[Stored items]
══════════
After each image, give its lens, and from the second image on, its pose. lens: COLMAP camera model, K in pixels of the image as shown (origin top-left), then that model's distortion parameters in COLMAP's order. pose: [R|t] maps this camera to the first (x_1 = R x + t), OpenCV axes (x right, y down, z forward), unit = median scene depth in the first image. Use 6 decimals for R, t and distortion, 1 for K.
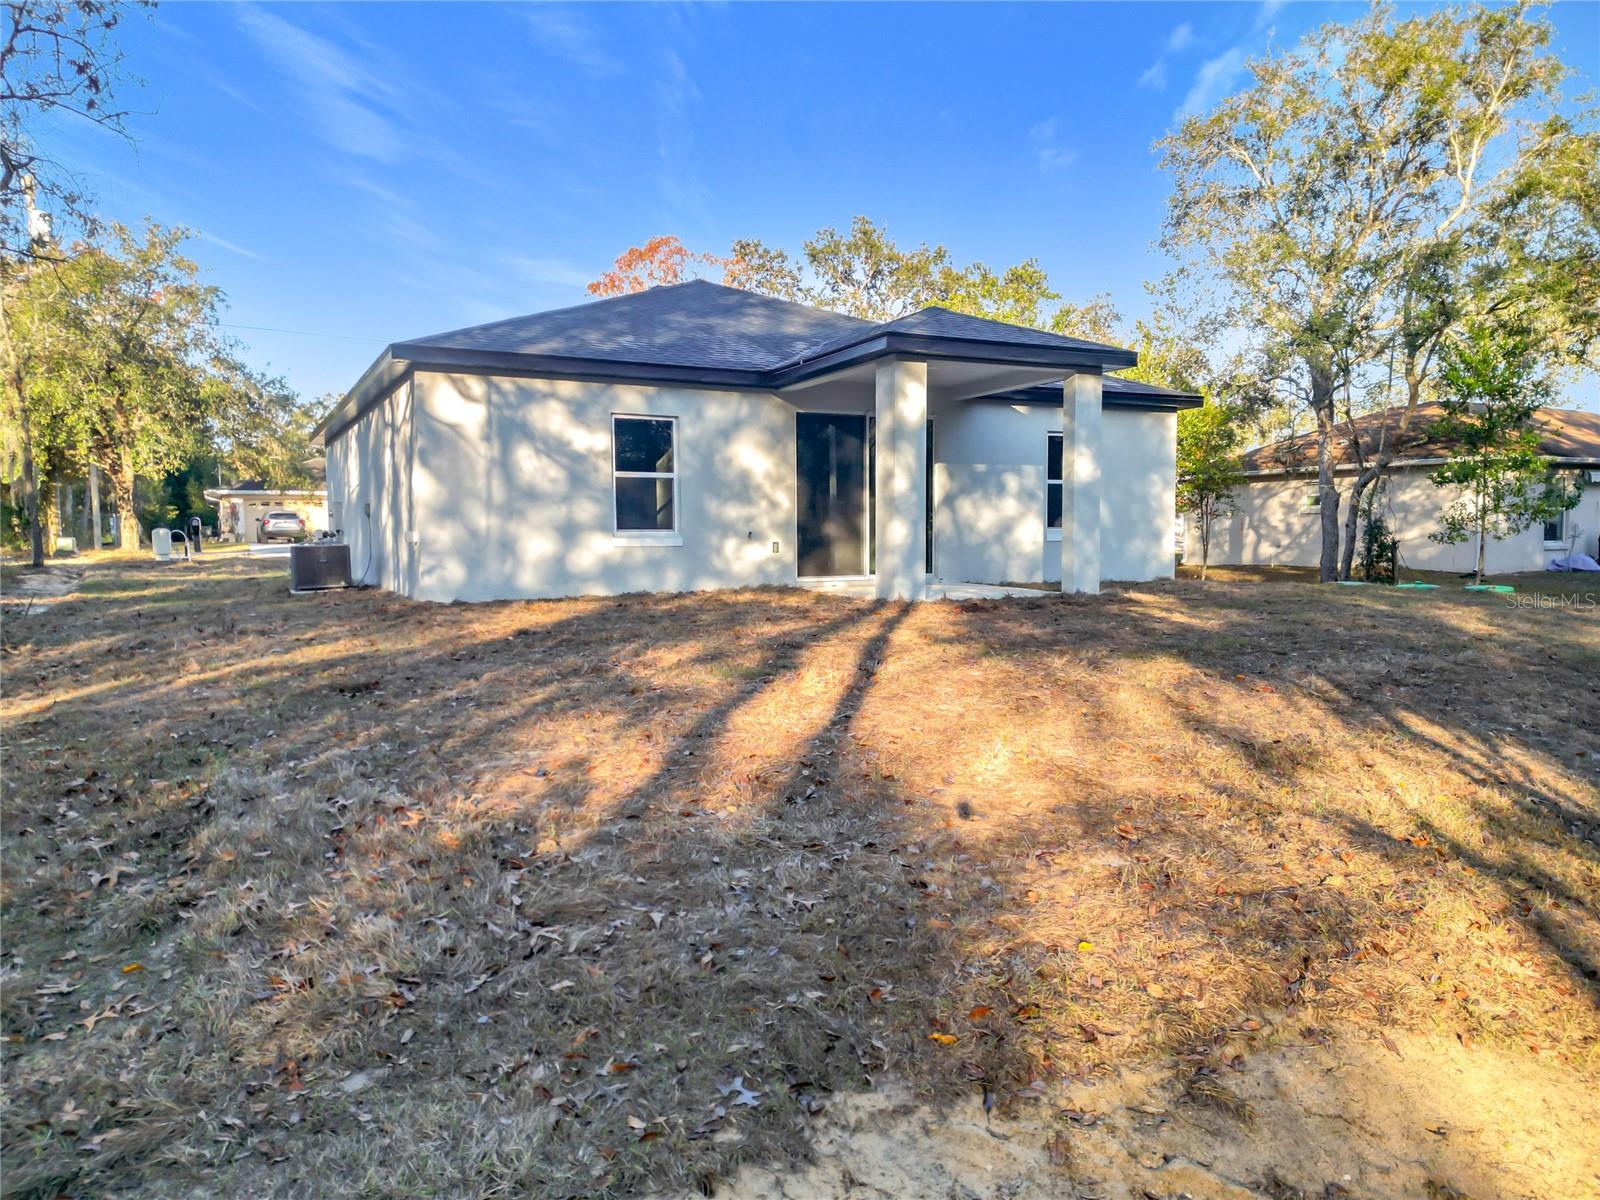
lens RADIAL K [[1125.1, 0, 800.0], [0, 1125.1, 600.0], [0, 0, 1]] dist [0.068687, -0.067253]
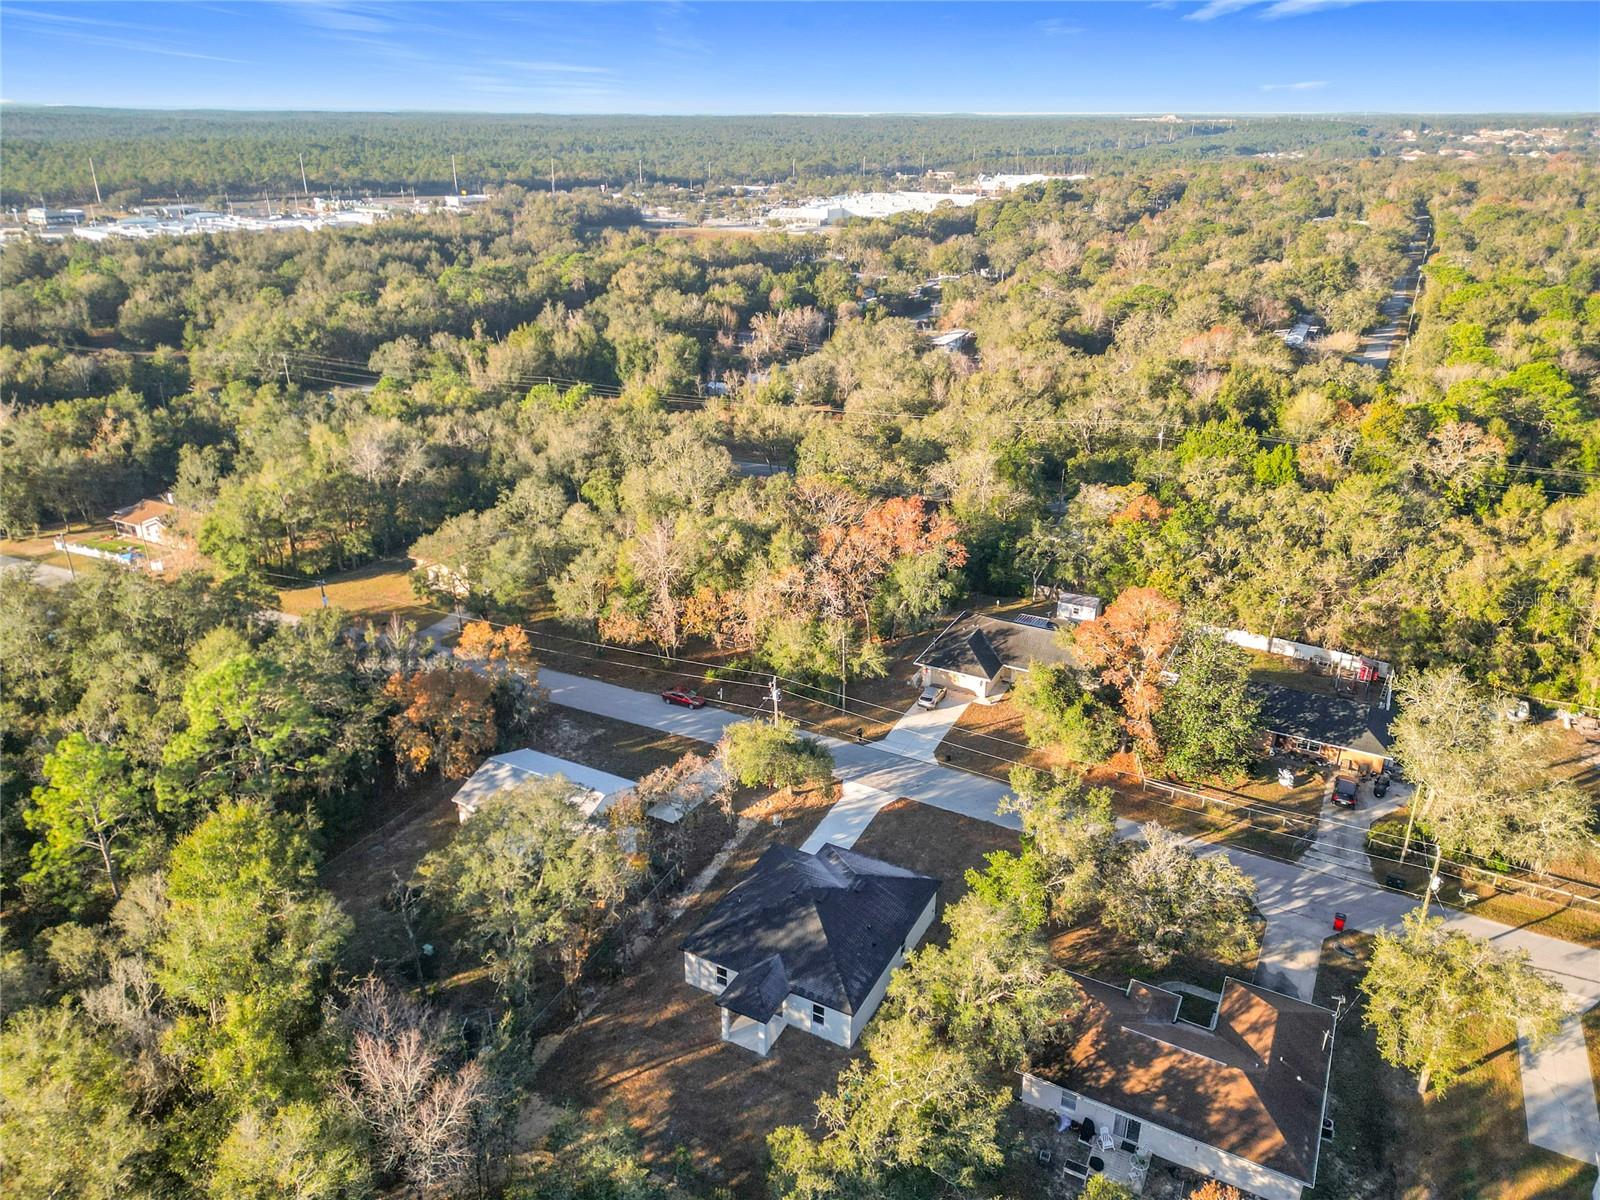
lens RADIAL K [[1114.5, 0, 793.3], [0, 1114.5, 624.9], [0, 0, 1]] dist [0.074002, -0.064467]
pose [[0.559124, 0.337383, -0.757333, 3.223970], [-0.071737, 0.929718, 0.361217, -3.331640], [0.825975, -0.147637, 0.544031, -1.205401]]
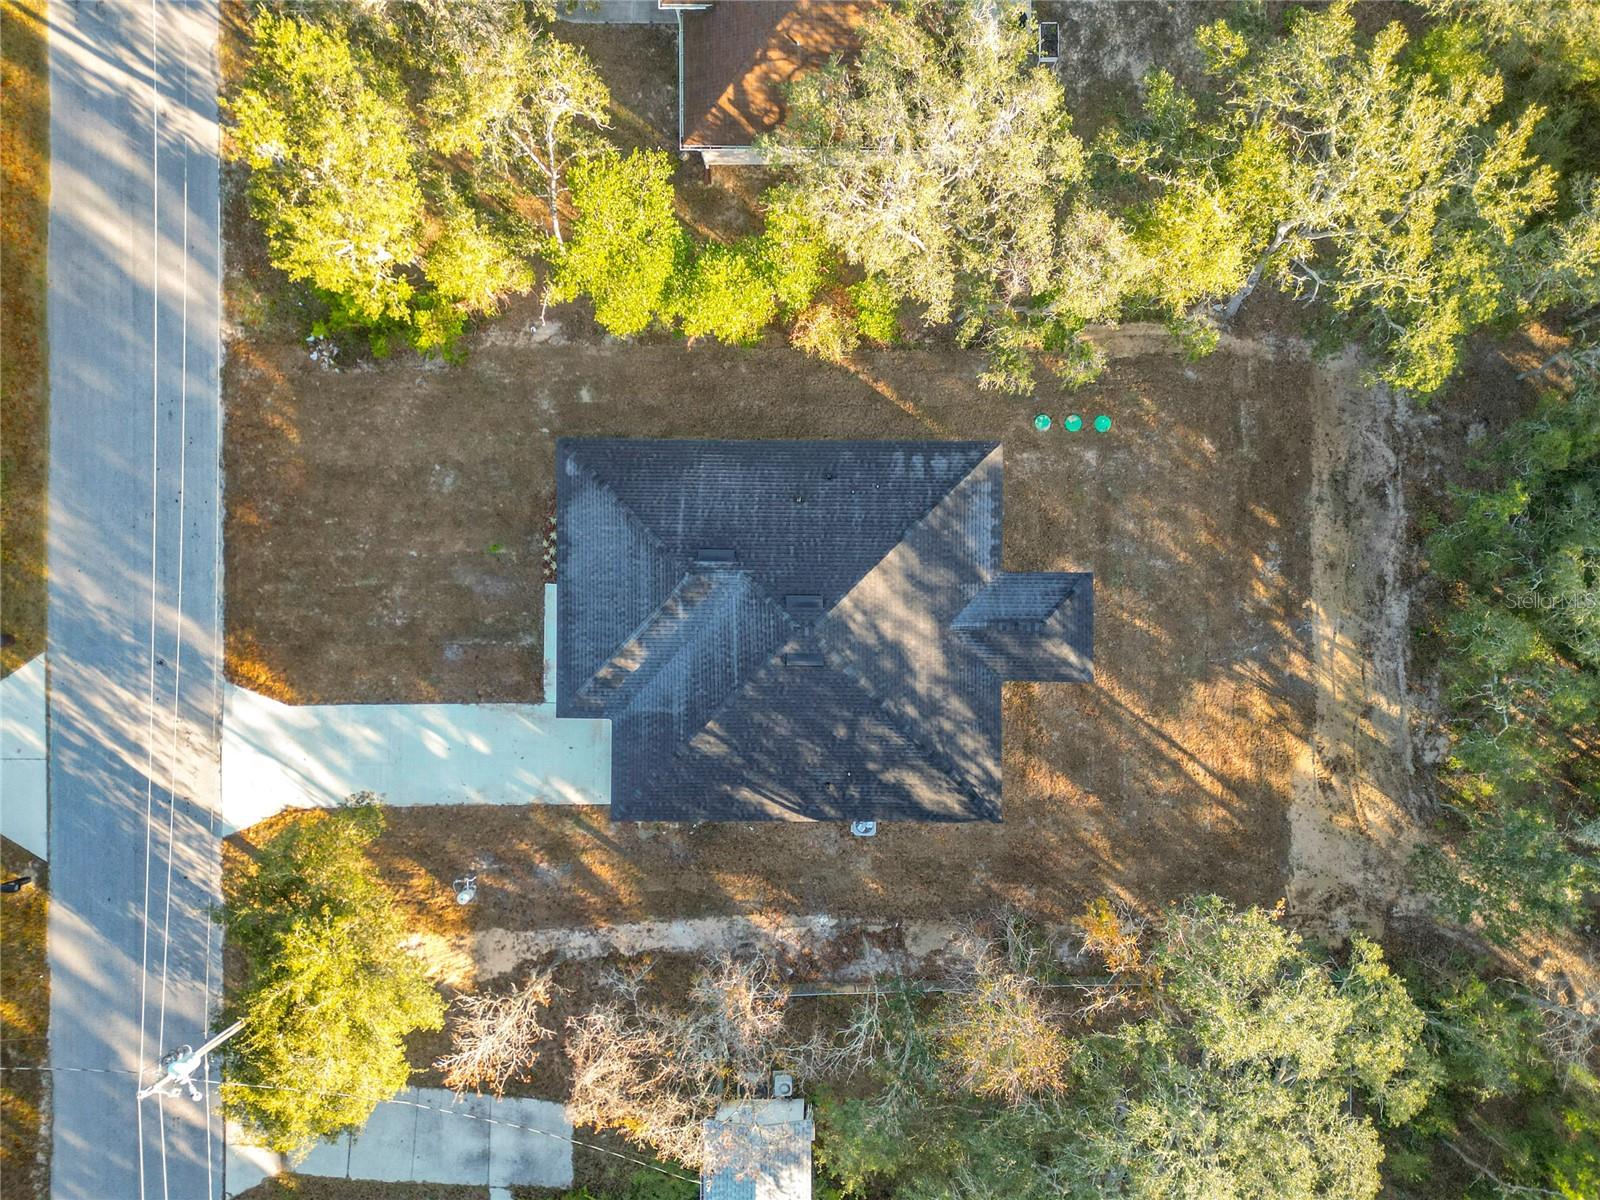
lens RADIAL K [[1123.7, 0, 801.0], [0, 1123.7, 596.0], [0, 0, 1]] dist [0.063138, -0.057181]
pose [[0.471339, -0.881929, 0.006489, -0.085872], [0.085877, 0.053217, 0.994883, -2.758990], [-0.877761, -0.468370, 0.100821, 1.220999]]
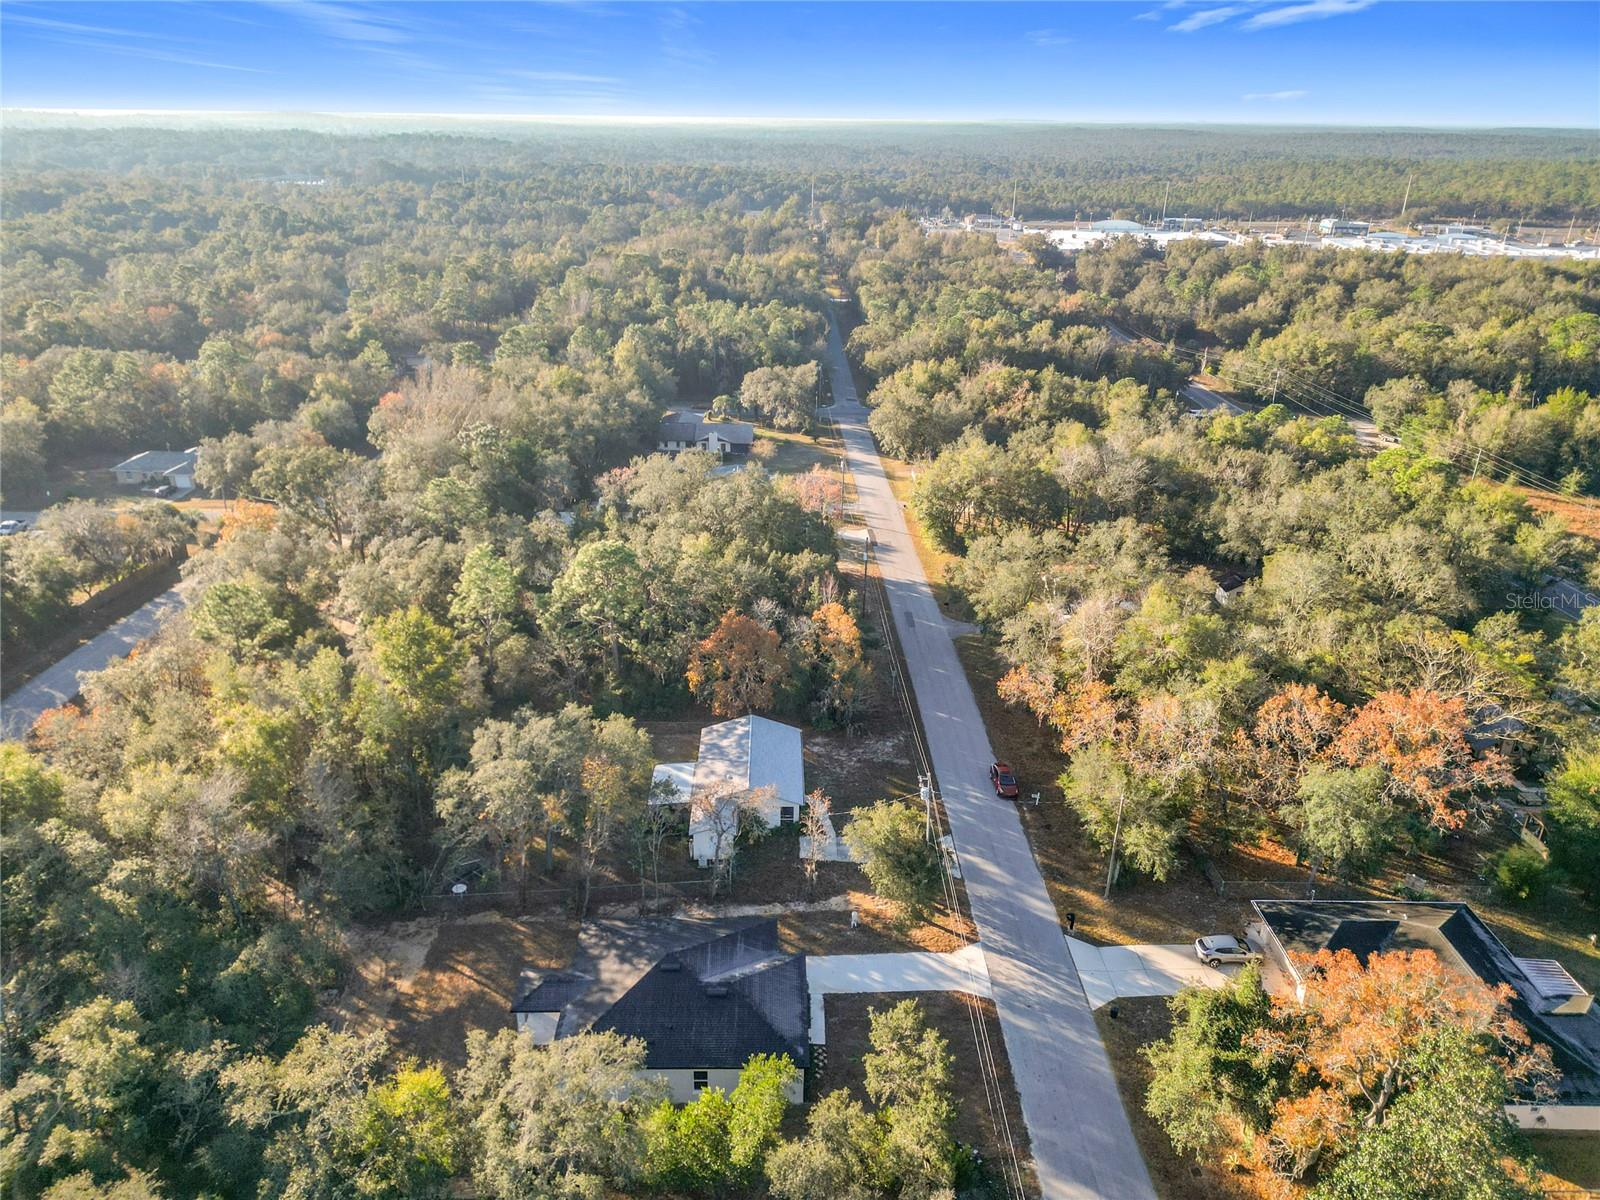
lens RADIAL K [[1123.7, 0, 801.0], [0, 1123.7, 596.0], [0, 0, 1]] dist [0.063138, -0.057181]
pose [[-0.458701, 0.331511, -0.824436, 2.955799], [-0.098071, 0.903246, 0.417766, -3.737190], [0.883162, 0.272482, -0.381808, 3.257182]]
══════════
■ **YOUR ASSIGNMENT**
Duplicate every line of the entries above word for word, omitting the pictures from your answer.

■ **SOLUTION FOR THIS TASK**
After each image, give its lens, and from the second image on, its pose. lens: COLMAP camera model, K in pixels of the image as shown (origin top-left), then that model's distortion parameters in COLMAP's order. pose: [R|t] maps this camera to the first (x_1 = R x + t), OpenCV axes (x right, y down, z forward), unit = median scene depth in the first image. Use 6 decimals for R, t and distortion, 1 for K.
lens RADIAL K [[1125.1, 0, 800.0], [0, 1125.1, 600.0], [0, 0, 1]] dist [0.068687, -0.067253]
lens RADIAL K [[1114.5, 0, 793.3], [0, 1114.5, 624.9], [0, 0, 1]] dist [0.074002, -0.064467]
pose [[0.559124, 0.337383, -0.757333, 3.223970], [-0.071737, 0.929718, 0.361217, -3.331640], [0.825975, -0.147637, 0.544031, -1.205401]]
lens RADIAL K [[1123.7, 0, 801.0], [0, 1123.7, 596.0], [0, 0, 1]] dist [0.063138, -0.057181]
pose [[0.471339, -0.881929, 0.006489, -0.085872], [0.085877, 0.053217, 0.994883, -2.758990], [-0.877761, -0.468370, 0.100821, 1.220999]]
lens RADIAL K [[1123.7, 0, 801.0], [0, 1123.7, 596.0], [0, 0, 1]] dist [0.063138, -0.057181]
pose [[-0.458701, 0.331511, -0.824436, 2.955799], [-0.098071, 0.903246, 0.417766, -3.737190], [0.883162, 0.272482, -0.381808, 3.257182]]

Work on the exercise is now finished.